THURSDAY, June 1 (HealthDay News) -- Patients with early small cell lung cancer who have pulmonary resection surgery with a curative intent have a better median survival rate than those with a palliative procedure, and the surgery has a low morbidity and mortality for those with stage I or II cancer, according to a study published in the May issue of Mayo Clinic Proceedings.
Vidhan Chandra, M.D., of the Mayo Clinic College of Medicine in Rochester, Minn., and colleagues analyzed data on 77 patients of the Mayo Clinic who underwent thoracotomy for small cell lung cancer from 1985 to 2002. There were 44 male and 33 female patients with a median age of 65 years, and the procedures performed included wedge excision (30 patients), lobectomy (28 patients) and thoracotomy with biopsy of hilar mass (10 patients).
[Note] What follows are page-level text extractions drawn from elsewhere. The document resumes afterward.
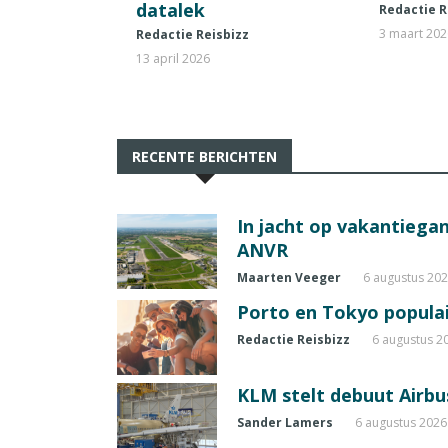
datalek
Redactie R
3 maart 20
Redactie Reisbizz
13 april 2026
RECENTE BERICHTEN
In jacht op vakantiegang
ANVR
Maarten Veeger
6 augustus 20
Porto en Tokyo populai
Redactie Reisbizz
6 augustus 2
KLM stelt debuut Airbu
Sander Lamers
6 augustus 2026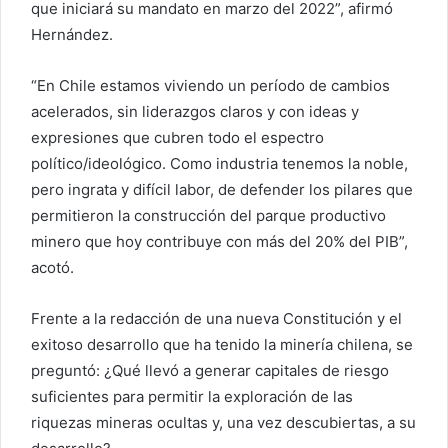
que iniciará su mandato en marzo del 2022”, afirmó
Hernández.
“En Chile estamos viviendo un período de cambios
acelerados, sin liderazgos claros y con ideas y
expresiones que cubren todo el espectro
político/ideológico. Como industria tenemos la noble,
pero ingrata y difícil labor, de defender los pilares que
permitieron la construcción del parque productivo
minero que hoy contribuye con más del 20% del PIB”,
acotó.
Frente a la redacción de una nueva Constitución y el
exitoso desarrollo que ha tenido la minería chilena, se
preguntó: ¿Qué llevó a generar capitales de riesgo
suficientes para permitir la exploración de las
riquezas mineras ocultas y, una vez descubiertas, a su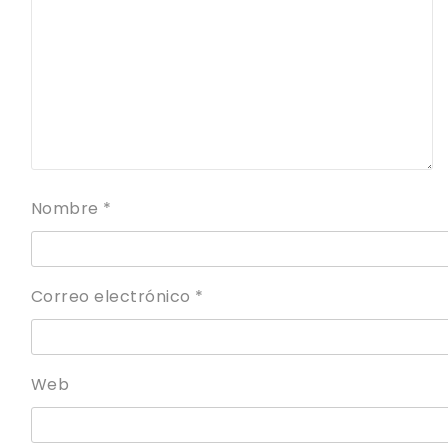
Nombre
*
Correo electrónico
*
Web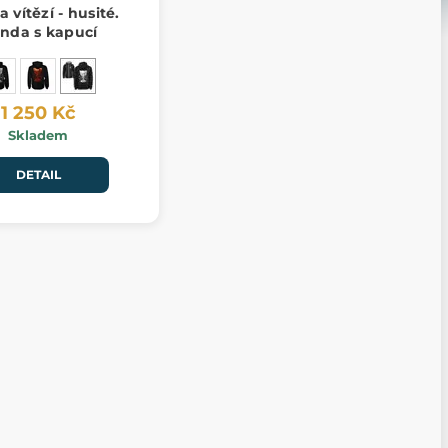
 vítězí - husité.
nda s kapucí
1 250 Kč
Skladem
DETAIL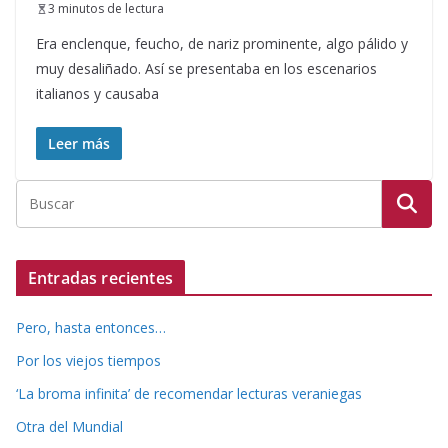
3 minutos de lectura
Era enclenque, feucho, de nariz prominente, algo pálido y
muy desaliñado. Así se presentaba en los escenarios
italianos y causaba
Leer más
Entradas recientes
Pero, hasta entonces…
Por los viejos tiempos
‘La broma infinita’ de recomendar lecturas veraniegas
Otra del Mundial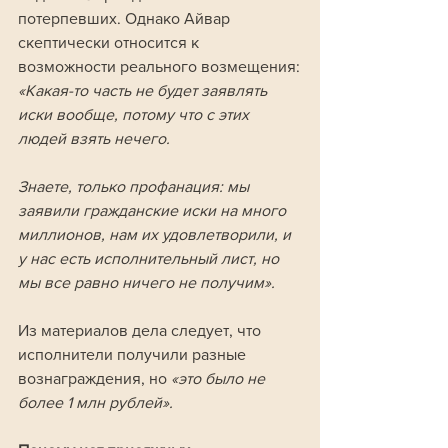
потерпевших. Однако Айвар 
скептически относится к 
возможности реального возмещения:
«Какая-то часть не будет заявлять 
иски вообще, потому что с этих 
людей взять нечего. 
Знаете, только профанация: мы 
заявили гражданские иски на много 
миллионов, нам их удовлетворили, и 
у нас есть исполнительный лист, но 
мы все равно ничего не получим».
Из материалов дела следует, что 
исполнители получили разные 
вознаграждения, но 
«это было не 
более 1 млн рублей».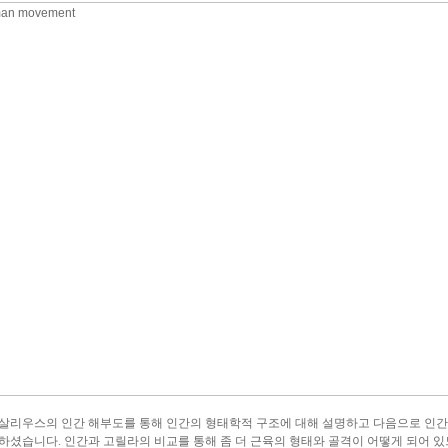
살리우스의 인간 해부도를 통해 인간의 형태학적 구조에 대해 설명하고 다음으로 인
하셨습니다. 인간과 고릴라의 비교를 통해 좀 더 근육의 형태와 골격이 어떻게 되어 있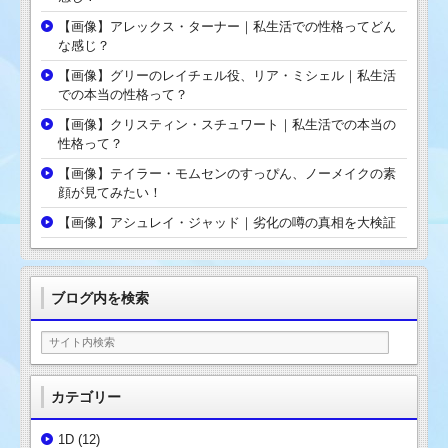
【画像】アレックス・ターナー｜私生活での性格ってどん
な感じ？
【画像】グリーのレイチェル役、リア・ミシェル｜私生活
での本当の性格って？
【画像】クリスティン・スチュワート｜私生活での本当の
性格って？
【画像】テイラー・モムセンのすっぴん、ノーメイクの素
顔が見てみたい！
【画像】アシュレイ・ジャッド｜劣化の噂の真相を大検証
ブログ内を検索
カテゴリー
1D
(12)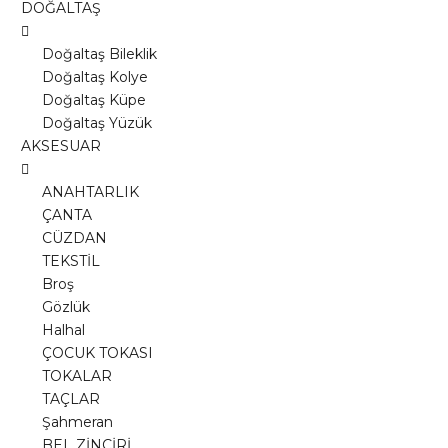
DOĞALTAŞ
Doğaltaş Bileklik
Doğaltaş Kolye
Doğaltaş Küpe
Doğaltaş Yüzük
AKSESUAR
ANAHTARLIK
ÇANTA
CÜZDAN
TEKSTİL
Broş
Gözlük
Halhal
ÇOCUK TOKASI
TOKALAR
TAÇLAR
Şahmeran
BEL ZİNCİRİ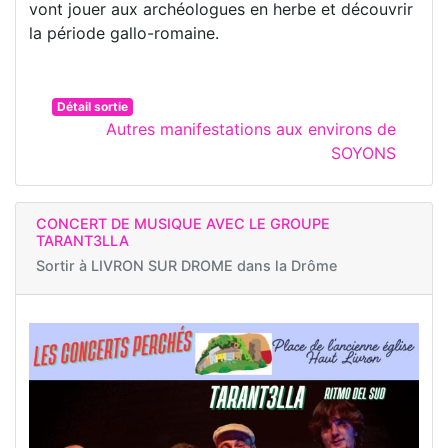
vont jouer aux archéologues en herbe et découvrir
la période gallo-romaine.
Détail sortie
Autres manifestations aux environs de
SOYONS
CONCERT DE MUSIQUE AVEC LE GROUPE
TARANT3LLA
Sortir à
LIVRON SUR DROME dans la Drôme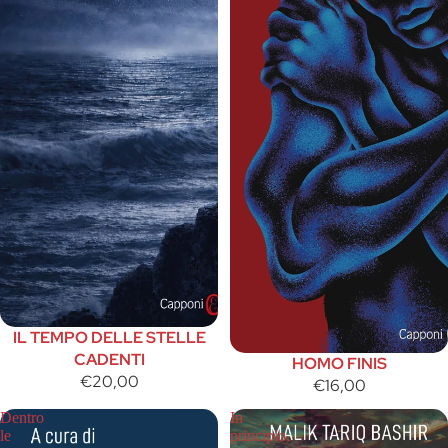
IL TEMPO DELLE STELLE
CADENTI
HOMO FINIS
€20,00
€16,00
Dentro
In
le
principio,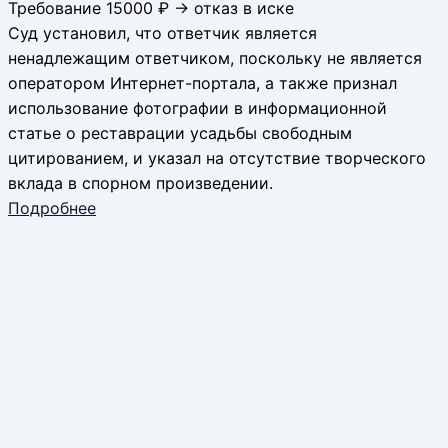
Требование 15000 ₽ → отказ в иске
Суд установил, что ответчик является
ненадлежащим ответчиком, поскольку не является
оператором Интернет-портала, а также признал
использование фотографии в информационной
статье о реставрации усадьбы свободным
цитированием, и указал на отсутствие творческого
вклада в спорном произведении.
Подробнее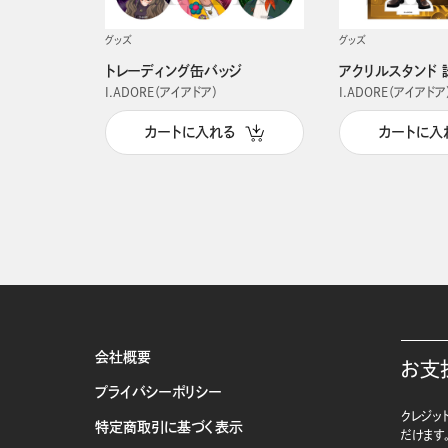
グッズ
グッズ
トレーディング缶バッジ
アクリルスタンド 
I.ADORE（アイアドア）
I.ADORE（アイアドア
カートに入れる
カートに入
会社概要
お支
プライバシーポリシー
クレジット
特定商取引に基づく表示
だけます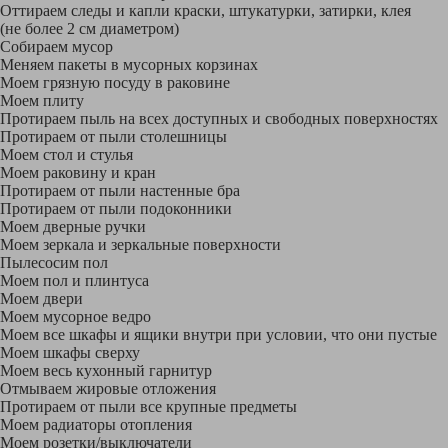
Оттираем следы и капли краски, штукатурки, затирки, клея
(не более 2 см диаметром)
Собираем мусор
Меняем пакеты в мусорных корзинах
Моем грязную посуду в раковине
Моем плиту
Протираем пыль на всех доступных и свободных поверхностях
Протираем от пыли столешницы
Моем стол и стулья
Моем раковину и кран
Протираем от пыли настенные бра
Протираем от пыли подоконники
Моем дверные ручки
Моем зеркала и зеркальные поверхности
Пылесосим пол
Моем пол и плинтуса
Моем двери
Моем мусорное ведро
Моем все шкафы и ящики внутри при условии, что они пустые
Моем шкафы сверху
Моем весь кухонный гарнитур
Отмываем жировые отложения
Протираем от пыли все крупные предметы
Моем радиаторы отопления
Моем розетки/выключатели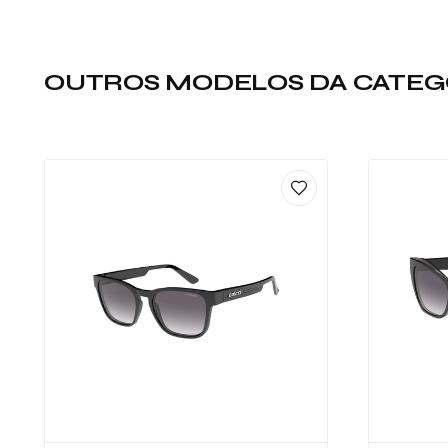
OUTROS MODELOS DA CATEG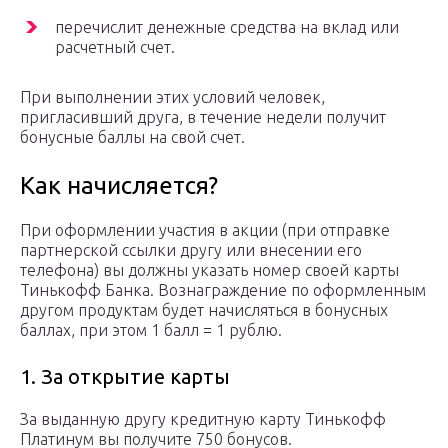
перечислит денежные средства на вклад или
расчетный счет.
При выполнении этих условий человек,
пригласивший друга, в течение недели получит
бонусные баллы на свой счет.
Как начисляется?
При оформлении участия в акции (при отправке
партнерской ссылки другу или внесении его
телефона) вы должны указать номер своей карты
Тинькофф Банка. Вознаграждение по оформленным
другом продуктам будет начисляться в бонусных
баллах, при этом 1 балл = 1 рублю.
1. За открытие карты
За выданную другу кредитную карту Тинькофф
Платинум вы получите 750 бонусов.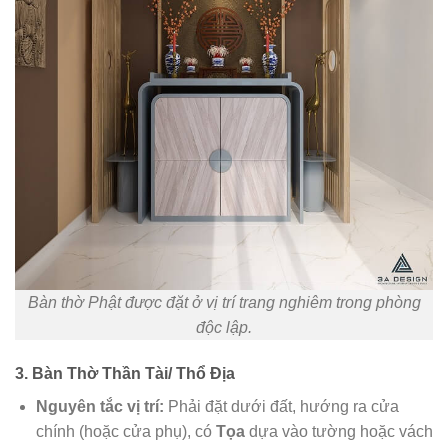
Bàn thờ Phật được đặt ở vị trí trang nghiêm trong phòng
độc lập.
3. Bàn Thờ Thần Tài/ Thổ Địa
Nguyên tắc vị trí:
Phải đặt dưới đất, hướng ra cửa
chính (hoặc cửa phụ), có
Tọa
dựa vào tường hoặc vách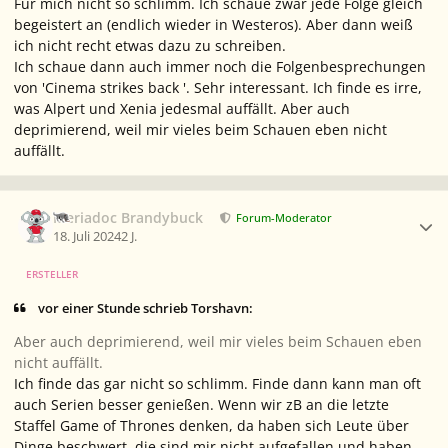
Für mich nicht so schlimm. Ich schaue zwar jede Folge gleich
begeistert an (endlich wieder in Westeros). Aber dann weiß
ich nicht recht etwas dazu zu schreiben.
Ich schaue dann auch immer noch die Folgenbesprechungen
von 'Cinema strikes back '. Sehr interessant. Ich finde es irre,
was Alpert und Xenia jedesmal auffällt. Aber auch
deprimierend, weil mir vieles beim Schauen eben nicht
auffällt.
Ersteller-Statistik
Meriadoc Brandybuck
Forum-Moderator
18. Juli 2024
2 J.
ERSTELLER
vor einer Stunde schrieb Torshavn:
Aber auch deprimierend, weil mir vieles beim Schauen eben
nicht auffällt.
Ich finde das gar nicht so schlimm. Finde dann kann man oft
auch Serien besser genießen. Wenn wir zB an die letzte
Staffel Game of Thrones denken, da haben sich Leute über
Dinge beschwert, die sind mir nicht aufgefallen und haben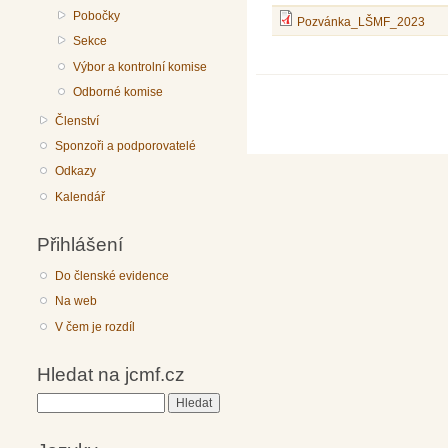
Pobočky
Pozvánka_LŠMF_2023
Sekce
Výbor a kontrolní komise
Odborné komise
Členství
Sponzoři a podporovatelé
Odkazy
Kalendář
Přihlášení
Do členské evidence
Na web
V čem je rozdíl
Hledat na jcmf.cz
Hledat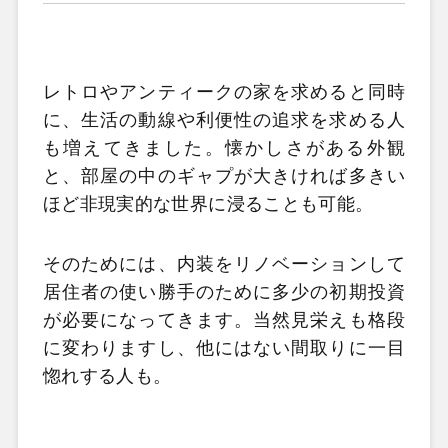
レトロやアンティークの家を求めると同時
に、生活の動線や利便性の追求を求める人
も増えてきました。懐かしさがある外観
と、部屋の中のギャプが大きければ多きい
ほど非現実的な世界に浸ることも可能。
そのためには、内装をリノベーションして
居住者の使い勝手のために多少の初期投資
が必要になってきます。当然見栄えも格段
に変わりますし、他にはない間取りに一目
惚れする人も。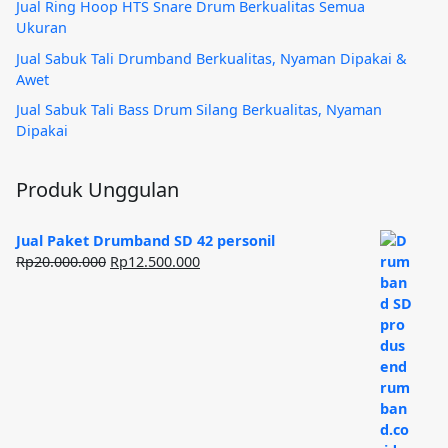
Jual Ring Hoop HTS Snare Drum Berkualitas Semua
Ukuran
Jual Sabuk Tali Drumband Berkualitas, Nyaman Dipakai &
Awet
Jual Sabuk Tali Bass Drum Silang Berkualitas, Nyaman
Dipakai
Produk Unggulan
Jual Paket Drumband SD 42 personil
Harga
Harga
Rp
20.000.000
Rp
12.500.000
aslinya
saat
adalah:
ini
Rp20.000.000.
adalah:
Rp12.500.000.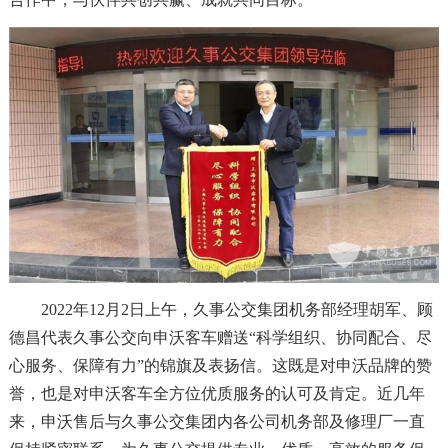
2022年12月2日上午，久事公交集团机务部经理胡军、顾
德昌代表久事公交向申沃客车赠送“科学组织、协同配合、尽
心服务、保障有力”的锦旗及表扬信。这既是对申沃品牌的赞
誉，也是对申沃客车全方位优质服务的认可及肯定。近几年
来，申沃售后与久事公交集团内各公司机务部及修理厂一直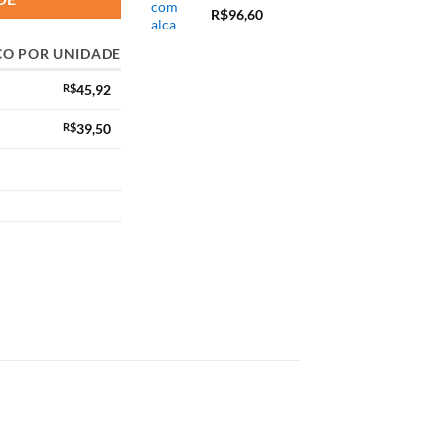
R$
96,60
ÇO POR UNIDADE
R$
45,92
R$
39,50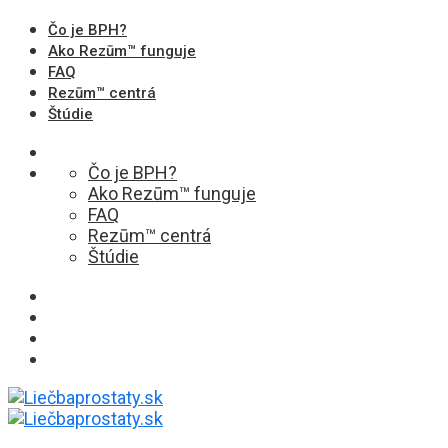
Čo je BPH?
Ako Rezūm™ funguje
FAQ
Rezūm™ centrá
Štúdie
Čo je BPH?
Ako Rezūm™ funguje
FAQ
Rezūm™ centrá
Štúdie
Operative mortality was 2.6 percent and nearly 25 percent of patients had complications, such as atrial arrhythmia.
The patients were followed up for between four days and 170 months with a median of 19 months. Twenty patients were alive at the last follow-up and the overall five-year survival was 27 percent, excluding 10 patients who only underwent biopsy and did not have any further surgery. The five-year survival rate for stage I and stage II cases was 38 percent and for stage III and IV cases was 16 percent.
"Median survival for patients who underwent curative surgery was 25 months compared with 16 months for those who had a palliative procedure. Pulmonary resection in patients with stage I or stage II small cell lung cancer is safe with low mortality and morbidity," the authors conclude.